Exercise brief: Rewrite the lines of the entries below as a JSON list of strings, one string per line and no blank lines, starting at the line containing "sub-region: Kalmar Kommun" and ending at the last line of the entries.

:: Material provided

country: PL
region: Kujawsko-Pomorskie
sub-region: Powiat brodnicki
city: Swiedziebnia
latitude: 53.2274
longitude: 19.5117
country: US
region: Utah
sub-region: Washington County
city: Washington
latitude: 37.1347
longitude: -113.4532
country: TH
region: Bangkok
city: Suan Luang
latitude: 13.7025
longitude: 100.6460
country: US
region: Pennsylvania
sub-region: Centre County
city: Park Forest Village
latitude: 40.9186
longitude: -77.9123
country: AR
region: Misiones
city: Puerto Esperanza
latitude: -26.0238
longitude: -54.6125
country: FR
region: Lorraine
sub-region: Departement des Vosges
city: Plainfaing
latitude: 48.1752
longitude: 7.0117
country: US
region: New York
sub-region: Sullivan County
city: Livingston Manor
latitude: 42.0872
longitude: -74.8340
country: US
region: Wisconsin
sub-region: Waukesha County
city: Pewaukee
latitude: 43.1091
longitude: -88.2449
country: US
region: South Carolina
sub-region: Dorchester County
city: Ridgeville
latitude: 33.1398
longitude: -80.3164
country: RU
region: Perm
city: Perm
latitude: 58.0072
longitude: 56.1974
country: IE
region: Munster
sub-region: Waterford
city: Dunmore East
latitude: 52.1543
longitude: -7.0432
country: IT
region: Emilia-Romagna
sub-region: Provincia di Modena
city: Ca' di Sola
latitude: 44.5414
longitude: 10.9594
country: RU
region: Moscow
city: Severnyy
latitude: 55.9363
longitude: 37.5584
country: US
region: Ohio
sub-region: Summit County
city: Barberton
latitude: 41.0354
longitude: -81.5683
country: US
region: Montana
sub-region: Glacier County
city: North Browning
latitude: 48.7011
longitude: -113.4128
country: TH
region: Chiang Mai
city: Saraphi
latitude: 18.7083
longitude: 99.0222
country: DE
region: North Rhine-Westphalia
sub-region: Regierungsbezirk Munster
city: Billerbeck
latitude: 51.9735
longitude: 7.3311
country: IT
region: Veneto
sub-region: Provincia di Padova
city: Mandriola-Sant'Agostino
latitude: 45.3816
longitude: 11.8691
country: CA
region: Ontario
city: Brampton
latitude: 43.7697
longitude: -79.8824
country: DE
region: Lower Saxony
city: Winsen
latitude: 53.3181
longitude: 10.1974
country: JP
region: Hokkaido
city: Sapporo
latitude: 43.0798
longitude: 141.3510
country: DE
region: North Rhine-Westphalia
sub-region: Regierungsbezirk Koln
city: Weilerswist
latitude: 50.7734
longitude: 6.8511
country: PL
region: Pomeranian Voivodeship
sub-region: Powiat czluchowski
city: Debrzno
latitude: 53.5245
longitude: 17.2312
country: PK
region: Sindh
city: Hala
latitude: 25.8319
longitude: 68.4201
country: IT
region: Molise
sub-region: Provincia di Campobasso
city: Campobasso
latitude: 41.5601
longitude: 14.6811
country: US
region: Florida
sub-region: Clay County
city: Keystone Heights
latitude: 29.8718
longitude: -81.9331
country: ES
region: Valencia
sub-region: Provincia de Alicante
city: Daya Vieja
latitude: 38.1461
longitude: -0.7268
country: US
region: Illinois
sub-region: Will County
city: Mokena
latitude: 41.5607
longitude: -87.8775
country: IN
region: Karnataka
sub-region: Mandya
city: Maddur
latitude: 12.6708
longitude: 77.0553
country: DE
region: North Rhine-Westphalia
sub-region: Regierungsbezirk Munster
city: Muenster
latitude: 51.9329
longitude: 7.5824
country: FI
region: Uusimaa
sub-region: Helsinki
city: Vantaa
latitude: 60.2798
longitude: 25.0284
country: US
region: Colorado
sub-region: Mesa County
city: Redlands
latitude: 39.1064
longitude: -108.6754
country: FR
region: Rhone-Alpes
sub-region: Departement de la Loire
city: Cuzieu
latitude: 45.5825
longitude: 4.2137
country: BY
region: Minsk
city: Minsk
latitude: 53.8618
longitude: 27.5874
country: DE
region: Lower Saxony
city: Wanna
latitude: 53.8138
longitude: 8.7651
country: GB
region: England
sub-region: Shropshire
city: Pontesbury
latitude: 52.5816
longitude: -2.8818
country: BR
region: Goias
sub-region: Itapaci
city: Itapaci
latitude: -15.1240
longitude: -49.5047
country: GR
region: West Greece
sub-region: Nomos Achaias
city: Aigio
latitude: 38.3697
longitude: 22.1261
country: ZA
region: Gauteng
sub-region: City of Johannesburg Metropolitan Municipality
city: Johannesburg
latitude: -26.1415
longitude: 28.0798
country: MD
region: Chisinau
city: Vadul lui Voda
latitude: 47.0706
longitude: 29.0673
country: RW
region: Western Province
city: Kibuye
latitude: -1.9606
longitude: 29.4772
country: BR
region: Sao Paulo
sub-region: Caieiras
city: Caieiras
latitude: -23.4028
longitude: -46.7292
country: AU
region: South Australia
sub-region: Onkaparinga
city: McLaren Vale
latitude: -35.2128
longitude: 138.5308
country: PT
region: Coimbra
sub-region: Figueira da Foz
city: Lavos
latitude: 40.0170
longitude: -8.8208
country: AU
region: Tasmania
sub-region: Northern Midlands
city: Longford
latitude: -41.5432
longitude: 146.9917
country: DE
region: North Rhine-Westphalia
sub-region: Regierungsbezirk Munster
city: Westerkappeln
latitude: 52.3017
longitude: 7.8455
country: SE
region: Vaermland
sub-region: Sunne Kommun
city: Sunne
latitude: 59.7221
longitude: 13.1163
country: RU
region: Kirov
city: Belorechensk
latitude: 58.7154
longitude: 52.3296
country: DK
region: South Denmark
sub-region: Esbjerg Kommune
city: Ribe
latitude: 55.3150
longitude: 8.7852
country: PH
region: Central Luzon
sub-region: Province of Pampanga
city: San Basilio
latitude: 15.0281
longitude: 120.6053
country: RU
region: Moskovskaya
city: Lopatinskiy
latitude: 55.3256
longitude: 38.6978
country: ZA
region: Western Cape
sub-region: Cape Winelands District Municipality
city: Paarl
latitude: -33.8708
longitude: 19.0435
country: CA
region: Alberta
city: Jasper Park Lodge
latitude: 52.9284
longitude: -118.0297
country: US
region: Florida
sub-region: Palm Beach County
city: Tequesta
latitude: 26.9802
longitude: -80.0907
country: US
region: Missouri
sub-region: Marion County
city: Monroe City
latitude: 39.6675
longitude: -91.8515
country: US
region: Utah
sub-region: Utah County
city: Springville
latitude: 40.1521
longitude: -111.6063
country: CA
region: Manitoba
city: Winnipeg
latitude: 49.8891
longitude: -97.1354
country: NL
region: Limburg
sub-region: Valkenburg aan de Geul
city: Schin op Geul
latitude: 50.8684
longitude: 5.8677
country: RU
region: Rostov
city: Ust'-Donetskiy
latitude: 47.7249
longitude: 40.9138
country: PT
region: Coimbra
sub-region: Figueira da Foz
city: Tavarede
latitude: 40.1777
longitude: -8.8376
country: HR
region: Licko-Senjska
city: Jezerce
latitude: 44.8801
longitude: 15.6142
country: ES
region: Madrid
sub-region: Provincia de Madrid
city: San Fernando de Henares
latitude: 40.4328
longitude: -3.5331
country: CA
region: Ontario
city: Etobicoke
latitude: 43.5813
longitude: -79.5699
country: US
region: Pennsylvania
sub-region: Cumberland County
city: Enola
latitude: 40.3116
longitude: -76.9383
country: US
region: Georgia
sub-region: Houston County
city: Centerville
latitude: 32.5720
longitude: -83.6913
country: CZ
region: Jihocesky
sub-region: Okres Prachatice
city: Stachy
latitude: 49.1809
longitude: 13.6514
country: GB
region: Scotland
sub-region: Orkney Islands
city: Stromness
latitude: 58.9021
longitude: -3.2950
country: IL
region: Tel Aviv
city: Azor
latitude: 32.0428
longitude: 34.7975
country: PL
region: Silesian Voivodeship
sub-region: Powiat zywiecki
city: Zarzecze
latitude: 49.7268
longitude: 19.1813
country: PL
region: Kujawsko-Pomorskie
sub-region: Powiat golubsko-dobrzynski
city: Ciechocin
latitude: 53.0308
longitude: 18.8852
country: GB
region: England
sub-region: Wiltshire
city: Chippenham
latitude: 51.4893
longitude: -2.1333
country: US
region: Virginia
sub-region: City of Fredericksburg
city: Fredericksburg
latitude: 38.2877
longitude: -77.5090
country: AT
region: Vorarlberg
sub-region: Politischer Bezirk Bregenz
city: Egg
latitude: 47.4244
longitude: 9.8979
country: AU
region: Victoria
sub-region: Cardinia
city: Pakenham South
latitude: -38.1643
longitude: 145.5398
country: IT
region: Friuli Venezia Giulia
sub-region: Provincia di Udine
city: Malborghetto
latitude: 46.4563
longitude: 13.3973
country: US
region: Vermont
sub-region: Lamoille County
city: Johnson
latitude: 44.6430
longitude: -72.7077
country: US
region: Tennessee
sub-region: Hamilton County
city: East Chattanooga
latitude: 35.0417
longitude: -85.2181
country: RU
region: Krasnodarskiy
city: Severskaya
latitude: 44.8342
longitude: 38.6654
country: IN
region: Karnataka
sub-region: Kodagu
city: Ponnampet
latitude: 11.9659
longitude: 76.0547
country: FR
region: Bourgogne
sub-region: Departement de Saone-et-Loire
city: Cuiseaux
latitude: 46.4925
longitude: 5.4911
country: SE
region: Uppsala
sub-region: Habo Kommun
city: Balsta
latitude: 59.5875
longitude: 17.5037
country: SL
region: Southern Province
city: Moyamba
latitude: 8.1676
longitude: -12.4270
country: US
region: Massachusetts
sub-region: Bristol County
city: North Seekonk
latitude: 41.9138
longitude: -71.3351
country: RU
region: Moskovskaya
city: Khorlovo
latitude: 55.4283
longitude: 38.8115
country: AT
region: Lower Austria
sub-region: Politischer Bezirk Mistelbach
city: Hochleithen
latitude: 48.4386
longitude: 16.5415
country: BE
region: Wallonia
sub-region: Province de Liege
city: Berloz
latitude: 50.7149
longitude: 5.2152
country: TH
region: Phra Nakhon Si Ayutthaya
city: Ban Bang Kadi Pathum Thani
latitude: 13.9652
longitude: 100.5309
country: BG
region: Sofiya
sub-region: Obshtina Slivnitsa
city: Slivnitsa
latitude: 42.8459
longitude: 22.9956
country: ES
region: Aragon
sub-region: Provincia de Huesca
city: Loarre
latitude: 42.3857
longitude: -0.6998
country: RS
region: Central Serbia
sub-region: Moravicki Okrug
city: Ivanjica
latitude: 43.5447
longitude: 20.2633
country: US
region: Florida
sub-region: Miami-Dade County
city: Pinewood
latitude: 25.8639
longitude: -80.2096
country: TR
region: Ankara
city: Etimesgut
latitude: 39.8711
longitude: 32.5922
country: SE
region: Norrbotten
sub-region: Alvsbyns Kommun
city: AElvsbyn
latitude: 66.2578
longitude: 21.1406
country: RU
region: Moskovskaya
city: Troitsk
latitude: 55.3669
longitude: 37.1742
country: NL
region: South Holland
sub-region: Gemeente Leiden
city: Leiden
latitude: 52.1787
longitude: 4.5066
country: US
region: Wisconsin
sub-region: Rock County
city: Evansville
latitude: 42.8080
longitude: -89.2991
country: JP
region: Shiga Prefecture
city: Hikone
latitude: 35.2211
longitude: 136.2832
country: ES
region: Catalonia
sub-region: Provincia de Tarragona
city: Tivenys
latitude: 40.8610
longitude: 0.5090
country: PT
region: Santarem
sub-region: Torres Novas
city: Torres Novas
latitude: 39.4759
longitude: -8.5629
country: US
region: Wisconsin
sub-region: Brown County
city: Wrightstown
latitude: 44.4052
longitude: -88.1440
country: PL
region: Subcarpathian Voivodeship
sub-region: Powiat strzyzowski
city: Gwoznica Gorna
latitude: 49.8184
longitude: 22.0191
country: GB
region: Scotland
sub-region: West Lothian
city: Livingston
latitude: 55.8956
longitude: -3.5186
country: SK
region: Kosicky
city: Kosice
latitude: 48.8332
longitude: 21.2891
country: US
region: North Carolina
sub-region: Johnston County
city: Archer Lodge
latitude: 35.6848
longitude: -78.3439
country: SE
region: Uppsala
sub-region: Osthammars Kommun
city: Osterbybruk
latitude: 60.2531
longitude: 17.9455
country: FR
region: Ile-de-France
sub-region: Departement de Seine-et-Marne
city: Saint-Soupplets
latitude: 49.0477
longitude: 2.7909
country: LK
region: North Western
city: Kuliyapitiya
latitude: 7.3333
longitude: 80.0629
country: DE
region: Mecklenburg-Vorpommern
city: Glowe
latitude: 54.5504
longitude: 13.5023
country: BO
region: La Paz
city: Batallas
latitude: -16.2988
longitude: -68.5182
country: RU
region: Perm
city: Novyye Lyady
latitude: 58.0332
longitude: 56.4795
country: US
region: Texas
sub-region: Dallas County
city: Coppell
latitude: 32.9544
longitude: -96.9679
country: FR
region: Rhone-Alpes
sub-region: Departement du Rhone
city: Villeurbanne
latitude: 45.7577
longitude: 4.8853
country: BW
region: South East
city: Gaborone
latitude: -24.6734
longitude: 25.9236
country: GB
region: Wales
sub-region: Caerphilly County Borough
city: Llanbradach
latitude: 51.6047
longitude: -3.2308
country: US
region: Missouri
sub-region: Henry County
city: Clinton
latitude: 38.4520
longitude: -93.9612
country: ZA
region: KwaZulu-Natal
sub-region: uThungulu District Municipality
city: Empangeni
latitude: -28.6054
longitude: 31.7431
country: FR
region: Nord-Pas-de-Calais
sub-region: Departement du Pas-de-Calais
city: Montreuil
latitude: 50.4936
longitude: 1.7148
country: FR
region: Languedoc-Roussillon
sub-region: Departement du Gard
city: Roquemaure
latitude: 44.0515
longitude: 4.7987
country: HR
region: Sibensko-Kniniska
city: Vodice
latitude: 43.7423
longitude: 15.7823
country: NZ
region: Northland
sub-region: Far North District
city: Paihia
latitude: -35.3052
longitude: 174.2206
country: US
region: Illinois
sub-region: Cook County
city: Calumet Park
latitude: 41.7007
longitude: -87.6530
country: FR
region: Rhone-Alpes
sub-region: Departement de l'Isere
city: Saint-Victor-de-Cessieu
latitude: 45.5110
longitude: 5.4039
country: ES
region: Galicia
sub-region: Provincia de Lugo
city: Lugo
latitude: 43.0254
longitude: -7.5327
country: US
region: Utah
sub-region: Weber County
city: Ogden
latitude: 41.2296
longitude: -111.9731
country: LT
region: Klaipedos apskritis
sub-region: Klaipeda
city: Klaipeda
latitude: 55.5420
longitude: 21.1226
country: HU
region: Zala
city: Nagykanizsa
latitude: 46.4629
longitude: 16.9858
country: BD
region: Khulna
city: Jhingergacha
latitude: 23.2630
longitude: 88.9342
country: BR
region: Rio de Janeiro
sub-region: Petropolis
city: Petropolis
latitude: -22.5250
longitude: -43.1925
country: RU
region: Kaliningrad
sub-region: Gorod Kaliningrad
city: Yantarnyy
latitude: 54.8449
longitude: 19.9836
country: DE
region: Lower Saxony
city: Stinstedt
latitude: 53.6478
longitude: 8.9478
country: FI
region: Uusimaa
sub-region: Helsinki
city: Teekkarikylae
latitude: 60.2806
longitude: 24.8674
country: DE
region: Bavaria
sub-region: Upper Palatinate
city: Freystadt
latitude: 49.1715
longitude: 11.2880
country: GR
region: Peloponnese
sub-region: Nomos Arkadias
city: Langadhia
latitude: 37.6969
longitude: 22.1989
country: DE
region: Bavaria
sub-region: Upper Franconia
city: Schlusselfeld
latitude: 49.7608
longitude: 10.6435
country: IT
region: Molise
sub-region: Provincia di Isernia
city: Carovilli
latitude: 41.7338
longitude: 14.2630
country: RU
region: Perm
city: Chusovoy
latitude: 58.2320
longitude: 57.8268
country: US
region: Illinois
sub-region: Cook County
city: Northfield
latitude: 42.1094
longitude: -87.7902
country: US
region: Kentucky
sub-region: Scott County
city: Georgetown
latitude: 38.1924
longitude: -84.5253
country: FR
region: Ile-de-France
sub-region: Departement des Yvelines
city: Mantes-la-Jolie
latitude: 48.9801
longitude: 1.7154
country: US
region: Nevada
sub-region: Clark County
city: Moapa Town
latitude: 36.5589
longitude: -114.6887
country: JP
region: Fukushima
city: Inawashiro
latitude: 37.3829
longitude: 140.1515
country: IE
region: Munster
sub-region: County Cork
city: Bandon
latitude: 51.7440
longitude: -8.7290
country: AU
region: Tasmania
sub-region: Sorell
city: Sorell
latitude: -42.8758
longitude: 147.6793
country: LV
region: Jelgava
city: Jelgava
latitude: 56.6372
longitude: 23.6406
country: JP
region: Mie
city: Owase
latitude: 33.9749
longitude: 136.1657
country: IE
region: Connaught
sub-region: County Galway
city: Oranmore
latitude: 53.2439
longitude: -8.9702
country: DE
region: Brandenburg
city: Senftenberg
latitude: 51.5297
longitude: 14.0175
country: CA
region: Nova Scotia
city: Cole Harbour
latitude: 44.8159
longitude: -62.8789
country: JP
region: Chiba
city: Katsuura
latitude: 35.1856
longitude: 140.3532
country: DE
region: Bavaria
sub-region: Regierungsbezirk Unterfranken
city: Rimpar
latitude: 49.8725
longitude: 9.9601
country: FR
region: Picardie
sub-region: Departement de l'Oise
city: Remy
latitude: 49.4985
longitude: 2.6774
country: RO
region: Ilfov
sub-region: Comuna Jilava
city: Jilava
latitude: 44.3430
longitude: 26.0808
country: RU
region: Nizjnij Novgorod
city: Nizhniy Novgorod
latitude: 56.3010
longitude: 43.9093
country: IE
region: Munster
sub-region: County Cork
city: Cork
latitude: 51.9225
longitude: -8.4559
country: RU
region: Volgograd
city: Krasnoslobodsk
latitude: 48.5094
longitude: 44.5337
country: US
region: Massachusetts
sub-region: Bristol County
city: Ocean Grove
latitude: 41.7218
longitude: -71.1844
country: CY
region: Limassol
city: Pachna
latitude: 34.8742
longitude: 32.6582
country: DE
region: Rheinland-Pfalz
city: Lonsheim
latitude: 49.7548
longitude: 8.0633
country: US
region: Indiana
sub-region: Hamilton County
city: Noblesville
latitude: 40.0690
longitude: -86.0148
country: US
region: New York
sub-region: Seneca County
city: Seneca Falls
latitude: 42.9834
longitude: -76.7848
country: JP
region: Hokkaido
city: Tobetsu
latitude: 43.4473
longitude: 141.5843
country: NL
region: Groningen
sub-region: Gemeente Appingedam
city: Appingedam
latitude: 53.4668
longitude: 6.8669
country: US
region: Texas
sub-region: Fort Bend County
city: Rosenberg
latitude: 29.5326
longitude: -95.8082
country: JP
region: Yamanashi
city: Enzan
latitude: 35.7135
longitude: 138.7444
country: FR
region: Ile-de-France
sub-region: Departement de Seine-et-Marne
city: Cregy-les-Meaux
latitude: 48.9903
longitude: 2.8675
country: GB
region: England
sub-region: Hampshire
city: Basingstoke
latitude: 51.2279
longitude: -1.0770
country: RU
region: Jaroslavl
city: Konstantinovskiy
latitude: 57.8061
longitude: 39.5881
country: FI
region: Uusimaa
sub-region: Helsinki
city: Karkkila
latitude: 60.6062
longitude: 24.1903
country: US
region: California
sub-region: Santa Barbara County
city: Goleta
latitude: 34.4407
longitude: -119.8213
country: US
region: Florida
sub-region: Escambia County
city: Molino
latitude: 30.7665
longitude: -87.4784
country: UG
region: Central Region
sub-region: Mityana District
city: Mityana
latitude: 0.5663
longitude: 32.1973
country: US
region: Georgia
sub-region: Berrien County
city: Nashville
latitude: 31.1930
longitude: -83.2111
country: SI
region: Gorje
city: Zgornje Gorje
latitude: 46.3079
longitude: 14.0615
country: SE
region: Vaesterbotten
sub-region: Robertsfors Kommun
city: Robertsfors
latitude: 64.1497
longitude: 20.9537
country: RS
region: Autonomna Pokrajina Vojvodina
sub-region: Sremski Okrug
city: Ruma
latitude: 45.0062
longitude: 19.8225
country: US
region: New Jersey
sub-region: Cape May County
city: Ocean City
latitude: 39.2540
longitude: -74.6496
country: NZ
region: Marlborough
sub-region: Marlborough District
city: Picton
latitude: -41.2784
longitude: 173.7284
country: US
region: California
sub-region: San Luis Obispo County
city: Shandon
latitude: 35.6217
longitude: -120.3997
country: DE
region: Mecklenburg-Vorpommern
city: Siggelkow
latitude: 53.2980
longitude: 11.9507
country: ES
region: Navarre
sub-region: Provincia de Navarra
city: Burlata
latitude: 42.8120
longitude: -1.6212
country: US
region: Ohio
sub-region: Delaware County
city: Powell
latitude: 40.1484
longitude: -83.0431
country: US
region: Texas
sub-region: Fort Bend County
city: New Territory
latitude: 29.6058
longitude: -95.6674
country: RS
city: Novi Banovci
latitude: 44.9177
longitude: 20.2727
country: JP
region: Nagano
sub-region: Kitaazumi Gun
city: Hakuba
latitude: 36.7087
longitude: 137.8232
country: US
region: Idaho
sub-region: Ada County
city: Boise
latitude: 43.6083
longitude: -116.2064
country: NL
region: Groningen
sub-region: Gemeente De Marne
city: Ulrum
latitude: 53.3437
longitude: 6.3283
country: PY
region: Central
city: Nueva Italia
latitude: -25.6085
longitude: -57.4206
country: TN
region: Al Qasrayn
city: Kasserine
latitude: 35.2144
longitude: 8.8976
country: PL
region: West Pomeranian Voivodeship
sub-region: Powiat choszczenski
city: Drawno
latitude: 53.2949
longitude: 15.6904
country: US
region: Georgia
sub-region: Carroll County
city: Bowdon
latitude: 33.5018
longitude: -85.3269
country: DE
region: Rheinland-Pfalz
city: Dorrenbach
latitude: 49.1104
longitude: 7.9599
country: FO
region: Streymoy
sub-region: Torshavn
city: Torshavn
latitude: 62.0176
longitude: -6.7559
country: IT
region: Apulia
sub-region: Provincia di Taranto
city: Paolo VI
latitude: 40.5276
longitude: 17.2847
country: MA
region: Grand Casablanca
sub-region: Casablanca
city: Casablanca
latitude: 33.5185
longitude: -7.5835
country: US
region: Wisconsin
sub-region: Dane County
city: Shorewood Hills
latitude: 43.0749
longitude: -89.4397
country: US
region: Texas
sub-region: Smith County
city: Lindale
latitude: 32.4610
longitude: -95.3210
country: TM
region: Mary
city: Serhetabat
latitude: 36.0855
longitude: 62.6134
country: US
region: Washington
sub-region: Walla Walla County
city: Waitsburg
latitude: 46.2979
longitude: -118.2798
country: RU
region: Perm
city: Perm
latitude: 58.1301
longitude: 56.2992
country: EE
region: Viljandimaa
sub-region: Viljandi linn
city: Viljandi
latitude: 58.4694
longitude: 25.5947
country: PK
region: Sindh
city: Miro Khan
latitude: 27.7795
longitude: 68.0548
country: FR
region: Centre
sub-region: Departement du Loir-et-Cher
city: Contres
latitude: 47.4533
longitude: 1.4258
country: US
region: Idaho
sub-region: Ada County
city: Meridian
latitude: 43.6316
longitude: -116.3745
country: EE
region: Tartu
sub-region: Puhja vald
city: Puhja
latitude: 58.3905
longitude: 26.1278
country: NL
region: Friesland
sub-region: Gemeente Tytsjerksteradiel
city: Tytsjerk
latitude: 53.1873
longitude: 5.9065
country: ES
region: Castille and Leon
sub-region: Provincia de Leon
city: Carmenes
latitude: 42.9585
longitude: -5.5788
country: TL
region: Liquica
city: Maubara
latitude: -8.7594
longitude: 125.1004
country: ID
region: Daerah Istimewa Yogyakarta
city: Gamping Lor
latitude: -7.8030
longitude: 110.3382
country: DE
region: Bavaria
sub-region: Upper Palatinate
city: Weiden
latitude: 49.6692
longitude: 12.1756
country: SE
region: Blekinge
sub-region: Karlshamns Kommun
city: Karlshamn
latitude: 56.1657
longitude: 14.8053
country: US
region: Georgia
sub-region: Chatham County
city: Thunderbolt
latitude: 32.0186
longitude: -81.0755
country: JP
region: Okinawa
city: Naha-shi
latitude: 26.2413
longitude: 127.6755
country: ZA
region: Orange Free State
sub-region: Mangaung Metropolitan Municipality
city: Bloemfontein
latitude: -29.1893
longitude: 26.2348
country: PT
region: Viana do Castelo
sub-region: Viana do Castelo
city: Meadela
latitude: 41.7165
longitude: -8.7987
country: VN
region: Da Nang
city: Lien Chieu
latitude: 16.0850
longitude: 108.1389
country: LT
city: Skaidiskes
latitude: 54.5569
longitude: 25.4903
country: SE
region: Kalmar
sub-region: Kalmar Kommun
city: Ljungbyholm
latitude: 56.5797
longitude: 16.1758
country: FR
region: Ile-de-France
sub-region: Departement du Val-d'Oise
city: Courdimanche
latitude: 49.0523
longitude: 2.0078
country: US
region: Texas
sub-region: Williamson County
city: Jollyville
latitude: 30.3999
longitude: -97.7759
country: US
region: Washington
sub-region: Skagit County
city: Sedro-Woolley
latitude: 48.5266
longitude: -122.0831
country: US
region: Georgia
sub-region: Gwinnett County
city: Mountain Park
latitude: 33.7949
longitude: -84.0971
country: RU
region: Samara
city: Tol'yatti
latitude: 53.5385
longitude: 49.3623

::::

Task answer:
[
  "sub-region: Kalmar Kommun",
  "city: Ljungbyholm",
  "latitude: 56.5797",
  "longitude: 16.1758",
  "country: FR",
  "region: Ile-de-France",
  "sub-region: Departement du Val-d'Oise",
  "city: Courdimanche",
  "latitude: 49.0523",
  "longitude: 2.0078",
  "country: US",
  "region: Texas",
  "sub-region: Williamson County",
  "city: Jollyville",
  "latitude: 30.3999",
  "longitude: -97.7759",
  "country: US",
  "region: Washington",
  "sub-region: Skagit County",
  "city: Sedro-Woolley",
  "latitude: 48.5266",
  "longitude: -122.0831",
  "country: US",
  "region: Georgia",
  "sub-region: Gwinnett County",
  "city: Mountain Park",
  "latitude: 33.7949",
  "longitude: -84.0971",
  "country: RU",
  "region: Samara",
  "city: Tol'yatti",
  "latitude: 53.5385",
  "longitude: 49.3623"
]